ALT, AST levels, and TNF-alpha were increased significantly (p < 0.001) after AAP treatment, and reduced with EGb. Acetaminophen caused a significant (p < 0.05-0.001) decrease in GSH levels while MDA levels and MPO activity were increased (p < 0.001) in liver tissues. These changes were reversed by EGb treatment. Furthermore, luminol and lusigenin CL levels in the AAP group increased dramatically compared to control and reduced by EGb treatment (p < 0.01).
Our results implicate that AAP causes oxidative damage in hepatic tissues and Ginkgo biloba extract, by its antioxidant effects protects the tissues. Therefore, its therapeutic role as a "tissue injury-limiting agent" must be further elucidated in drug-induced oxidative damage.
对乙酰氨基酚(AAP)过量服用会导致潜在致命的肝小叶中心坏死。据报道,AAP的这些毒性作用是由于其代谢过程中发生的氧化反应所致。
在本研究中,我们旨在探讨抗氧化剂银杏叶提取物(EGb)对小鼠AAP毒性的可能有益作用。
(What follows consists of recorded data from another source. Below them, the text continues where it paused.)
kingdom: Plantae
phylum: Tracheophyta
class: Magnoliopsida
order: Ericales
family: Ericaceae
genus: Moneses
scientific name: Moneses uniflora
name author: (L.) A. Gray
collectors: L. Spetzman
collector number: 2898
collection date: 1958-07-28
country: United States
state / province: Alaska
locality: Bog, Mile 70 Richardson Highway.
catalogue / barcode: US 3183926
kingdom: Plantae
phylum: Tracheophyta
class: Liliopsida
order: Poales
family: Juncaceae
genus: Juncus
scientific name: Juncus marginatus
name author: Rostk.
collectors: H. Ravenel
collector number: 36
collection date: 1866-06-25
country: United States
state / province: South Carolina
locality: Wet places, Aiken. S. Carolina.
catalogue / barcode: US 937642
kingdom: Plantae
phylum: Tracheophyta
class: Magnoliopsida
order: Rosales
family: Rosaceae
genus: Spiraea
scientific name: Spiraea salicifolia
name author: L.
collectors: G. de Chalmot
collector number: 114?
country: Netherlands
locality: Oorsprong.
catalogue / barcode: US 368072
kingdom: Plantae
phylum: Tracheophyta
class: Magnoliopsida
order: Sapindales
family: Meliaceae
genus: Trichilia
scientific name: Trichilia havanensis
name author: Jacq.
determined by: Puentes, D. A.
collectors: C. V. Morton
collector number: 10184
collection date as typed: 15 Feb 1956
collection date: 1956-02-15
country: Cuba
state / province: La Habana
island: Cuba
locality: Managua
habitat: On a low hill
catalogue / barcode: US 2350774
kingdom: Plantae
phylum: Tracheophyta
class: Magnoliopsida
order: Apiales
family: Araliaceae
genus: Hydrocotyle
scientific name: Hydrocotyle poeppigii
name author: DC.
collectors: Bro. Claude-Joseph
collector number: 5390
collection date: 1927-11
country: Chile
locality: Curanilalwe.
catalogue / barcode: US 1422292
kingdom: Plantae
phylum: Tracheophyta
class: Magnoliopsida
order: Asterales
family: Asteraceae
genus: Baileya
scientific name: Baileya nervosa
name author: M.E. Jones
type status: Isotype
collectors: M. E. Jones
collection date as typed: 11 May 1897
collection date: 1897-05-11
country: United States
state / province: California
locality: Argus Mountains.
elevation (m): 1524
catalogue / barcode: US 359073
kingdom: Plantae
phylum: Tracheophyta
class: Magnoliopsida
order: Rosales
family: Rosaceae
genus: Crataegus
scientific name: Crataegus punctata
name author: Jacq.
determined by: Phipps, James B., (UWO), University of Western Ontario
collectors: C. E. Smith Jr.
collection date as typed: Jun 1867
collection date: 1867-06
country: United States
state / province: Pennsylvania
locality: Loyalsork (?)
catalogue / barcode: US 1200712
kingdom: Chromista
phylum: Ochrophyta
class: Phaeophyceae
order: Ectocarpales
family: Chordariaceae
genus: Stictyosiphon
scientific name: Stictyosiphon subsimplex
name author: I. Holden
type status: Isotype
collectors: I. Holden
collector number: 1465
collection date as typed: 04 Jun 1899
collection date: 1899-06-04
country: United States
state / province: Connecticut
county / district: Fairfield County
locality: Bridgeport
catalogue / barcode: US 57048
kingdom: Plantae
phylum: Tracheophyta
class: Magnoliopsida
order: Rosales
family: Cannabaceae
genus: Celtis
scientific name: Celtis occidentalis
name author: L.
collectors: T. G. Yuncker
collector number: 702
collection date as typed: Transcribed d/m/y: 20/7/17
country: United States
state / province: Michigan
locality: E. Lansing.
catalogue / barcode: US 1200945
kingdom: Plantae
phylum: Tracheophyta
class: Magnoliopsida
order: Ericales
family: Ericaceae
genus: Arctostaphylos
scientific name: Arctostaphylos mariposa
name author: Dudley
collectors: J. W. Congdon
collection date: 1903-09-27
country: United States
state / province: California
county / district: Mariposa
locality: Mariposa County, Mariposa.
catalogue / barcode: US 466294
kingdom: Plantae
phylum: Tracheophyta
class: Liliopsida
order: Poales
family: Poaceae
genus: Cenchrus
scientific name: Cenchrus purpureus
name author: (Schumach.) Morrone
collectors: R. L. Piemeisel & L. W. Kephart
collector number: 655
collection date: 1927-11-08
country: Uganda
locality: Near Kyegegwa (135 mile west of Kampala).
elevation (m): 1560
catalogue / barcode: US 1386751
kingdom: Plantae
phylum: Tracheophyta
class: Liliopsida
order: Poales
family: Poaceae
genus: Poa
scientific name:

将Balb/c小鼠腹腔注射:(1)溶剂,对照组(C);(2)单剂量50mg/kg银杏叶提取物,EGb组;(3)单剂量900mg/kg腹腔注射对乙酰氨基酚,AAP组,以及(4)AAP注射后50mg/kg剂量的EGb,AAP+EGb组。检测血液中血清谷丙转氨酶(ALT)、谷草转氨酶(AST)和肿瘤坏死因子-α(TNF-α)水平以及肝组织中谷胱甘肽(GSH)、丙二醛(MDA)水平、髓过氧化物酶(MPO)活性和胶原蛋白含量。使用鲁米诺和光泽精探针通过化学发光(CL)技术监测肝组织样本中活性氧的形成。还对组织进行了显微镜检查。
AAP治疗后ALT、AST水平和TNF-α显著升高(p<0.001),而EGb使其降低。对乙酰氨基酚导致肝组织中GSH水平显著降低(p<0.05-0.001),而MDA水平和MPO活性升高(p<0.001)。EGb治疗可逆转这些变化。此外,与对照组相比,AAP组的鲁米诺和光泽精CL水平显著升高,而EGb治疗使其降低(p<0.01)。
我们的结果表明,AAP会导致肝组织氧化损伤,而银杏叶提取物通过其抗氧化作用保护组织。因此,其作为“组织损伤限制剂”在药物诱导的氧化损伤中的治疗作用必须进一步阐明。